Associate Justice Antonin Scalia’s Textualism Theory of Legal Interpretation Is Challenged

A prior post about interpretation of the U.S. Constitution’s provision about interstate commerce discussed a new book by Supreme Court Associate Justice Antonin Scalia and Bryan A. Garner: Reading Law: The Interpretation of Legal Texts.

A glowing review of this book is provided by Stanley Fish, a professor of humanities and law at Florida International University.

Fish says the book “is compulsively readable. Scalia and Garner have a talent for making complicated and sometimes arcane points of doctrine seem accessible and even plain. The argument is carried by analyses of innumerable cases, each of which is used to elaborate and illustrate a particular canon. The economy with which the cases are presented and explicated is remarkable. The reader is at once entertained -humorous asides abound – and initiated into the rigorous yet often wacky world of the law. The authors follow Horace’s injunction to both teach and delight. In short, this is a wonderful book.”

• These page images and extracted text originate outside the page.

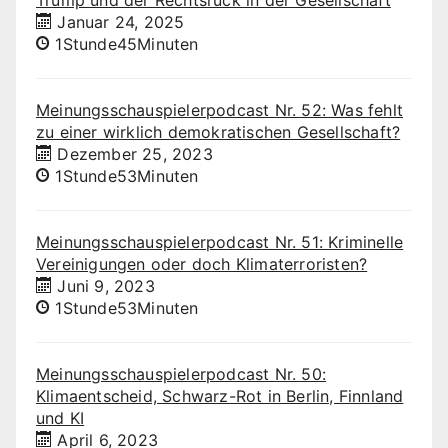
Trump und der Rechtsruck in der Gesellschaft
Januar 24, 2025
1Stunde45Minuten
Meinungsschauspielerpodcast Nr. 52: Was fehlt
zu einer wirklich demokratischen Gesellschaft?
Dezember 25, 2023
1Stunde53Minuten
Meinungsschauspielerpodcast Nr. 51: Kriminelle
Vereinigungen oder doch Klimaterroristen?
Juni 9, 2023
1Stunde53Minuten
Meinungsschauspielerpodcast Nr. 50:
Klimaentscheid, Schwarz-Rot in Berlin, Finnland
und KI
April 6, 2023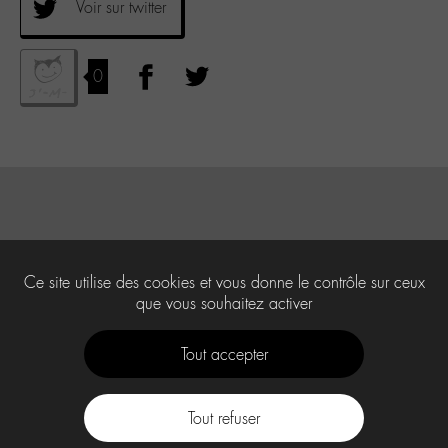
Voir sur twitter
0
Ce site utilise des cookies et vous donne le contrôle sur ceux
que vous souhaitez activer
Tout accepter
Tout refuser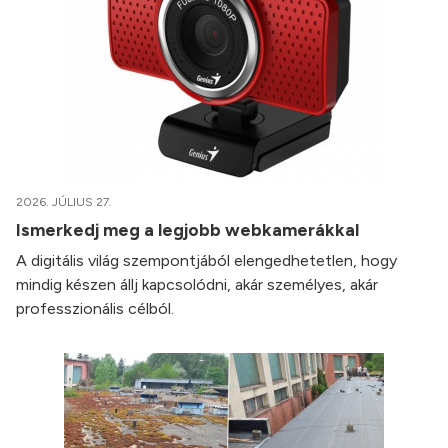
2026. JÚLIUS 27.
Ismerkedj meg a legjobb webkamerákkal
A digitális világ szempontjából elengedhetetlen, hogy
mindig készen állj kapcsolódni, akár személyes, akár
professzionális célból.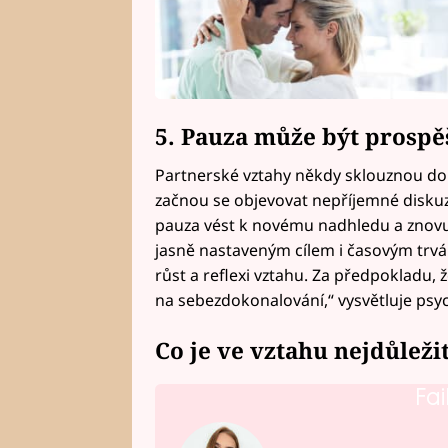
5. Pauza může být prospě
Partnerské vztahy někdy sklouznou do 
začnou se objevovat nepříjemné disku
pauza vést k novému nadhledu a znovuob
jasně nastaveným cílem i časovým trvá
růst a reflexi vztahu. Za předpokladu, 
na sebezdokonalování,“ vysvětluje psy
Co je ve vztahu nejdůležit
Fai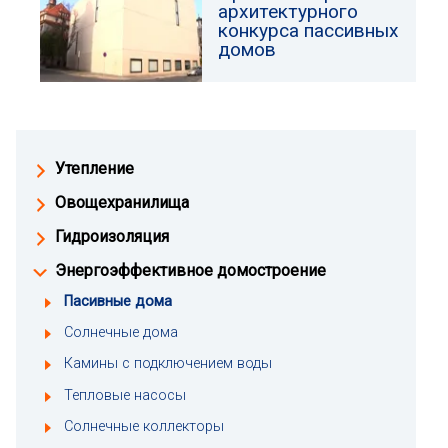
архитектурного
конкурса пассивных
домов
Утепление
Овощехранилища
Гидроизоляция
Энергоэффективное домостроение
Пасивные дома
Солнечные дома
Камины с подключением воды
Тепловые насосы
Солнечные коллекторы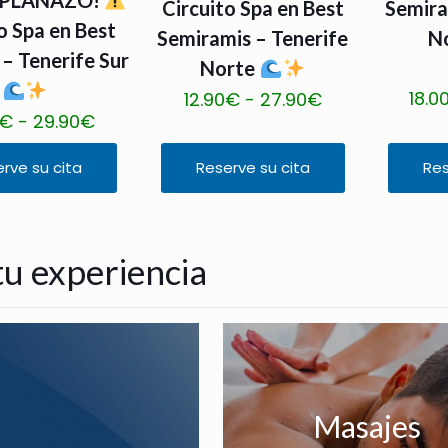
Circuito Spa en Best
Semira
o Spa en Best
Semiramis – Tenerife
N
 – Tenerife Sur
Norte
18.0
R
12.90
€
-
27.90
€
R
€
-
29.90
€
a
a
n
rve su cita
Reserve su cita
Res
n
E
E
g
g
s
s
o
o
t
t
d
d
 tu experiencia
e
e
e
e
p
p
p
p
r
r
r
r
o
o
e
e
d
d
c
c
u
u
i
Masajes
i
c
c
o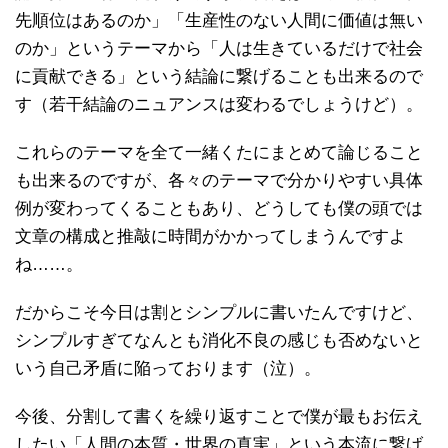
先順位はあるのか」「生産性のない人間に価値は無い
のか」というテーマから「人は生きているだけで社会
に貢献できる」という結論に繋げることも出来るので
す（若干結論のニュアンスは変わるでしょうけど）。
これらのテーマを全て一緒くたにまとめて論じること
も出来るのですが、各々のテーマで分かりやすい具体
例が変わってくることもあり、どうしても僕の頭では
文章の構成と推敲に時間がかかってしまうんですよ
ね……。
だからこそ今日は割とシンプルに書いたんですけど、
シンプルすぎてなんとも消化不良の感じも否めないと
いう自己矛盾に陥っております（泣）。
今後、分割して書くを繰り返すことで僕が最もお伝え
したい「人間の本質・世界の真実」という本流に繋げ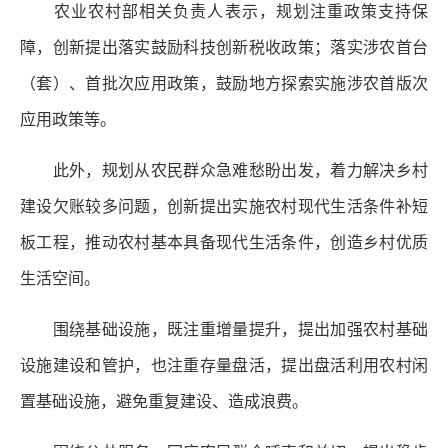
农业农村部相关负责人表示，规划注重政策支持保
障，创新提出落实鼓励科技创新税收政策；落实涉农首台
（套）、首批次应用政策，鼓励地方探索实施涉农首版次
应用政策等。
此外，规划从农民群众急难愁盼出发，着力解决乡村
建设欠账较多问题，创新提出实施农村现代生活条件补短
板工程，推动农村基本具备现代生活条件，创造乡村优质
生活空间。
围绕基础设施，既注重增量提升，提出加强农村基础
设施建设和管护，也注重存量盘活，提出盘活利用农村闲
置基础设施，避免重复建设、造成浪费。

On the other hand, Fish says the book is wrong in its “thesis that textualism is the one mode of legal interpretation that avoids subjectivity and the intrusion into the judicial realm of naked political preferences. ” According to Scalia and Garner, “‘Textualism,’ begins and ends with what the text says and fairly implies.” Textualists proceed “on the basis of how a reasonable reader, fully competent in the language, would have understood the text at the time it was issued.” We are textualists, Scalia and Garner announce, which means that we “ascribe to the text the meaning that it has borne from its inception, and reject speculation about both the drafters’ extratextually derived purposes and the desirability of the fair reading’s consequences.”

As part of their argument for textualism, Scalia and Garner attack one of the competing theories of interpretation of legal texts: intentionalism or purposivim. According to Scalia and Garner, the purposivist is someone who “goes around or behind the words of the controlling text to what he believes to be the provision’s purpose.” That is, the purposivist substitutes for the objective materiality of the text the subjective will-o’-the wisp of purpose or intention, and unconstrained by the text he is free to “‘fill in’ or change the text according to [the purpose] he has chosen.”

Fish strenuously disagrees. He says the text itself will not tell the reader what the purposive context is. “The specification of purpose is what stabilizes a text and a text’s purpose is not self-evident; you can’t simply extract it from the text, and without its having been assumed or presupposed, the text will not settle down. Intention/purpose comes first, texts and meanings follow.”

This discussion reminds me of a question that has been kicking around in the back of my mind.

The U.S. Constitution has the following statement of its purposes in its Preamble:

  • We the People of the United States, in Order to form a more perfect Union, establish Justice, insure domestic Tranquility, provide for the common defence [sic], promote the general Welfare, and secure the Blessings of Liberty to ourselves and our Posterity, do ordain and establish this Constitution for the United States of America.”

Although I studied constitutional law in law school nearly 50 years ago and was a lawyer in several constitutional lawsuits and have read a lot about U.S. constitutional history, I do not know of any Supreme Court cases or secondary sources that refer to the provisions of the Preamble in analyzing constitutional issues. If anyone knows of any such cases or sources, please write a comment to this post identifying such materials.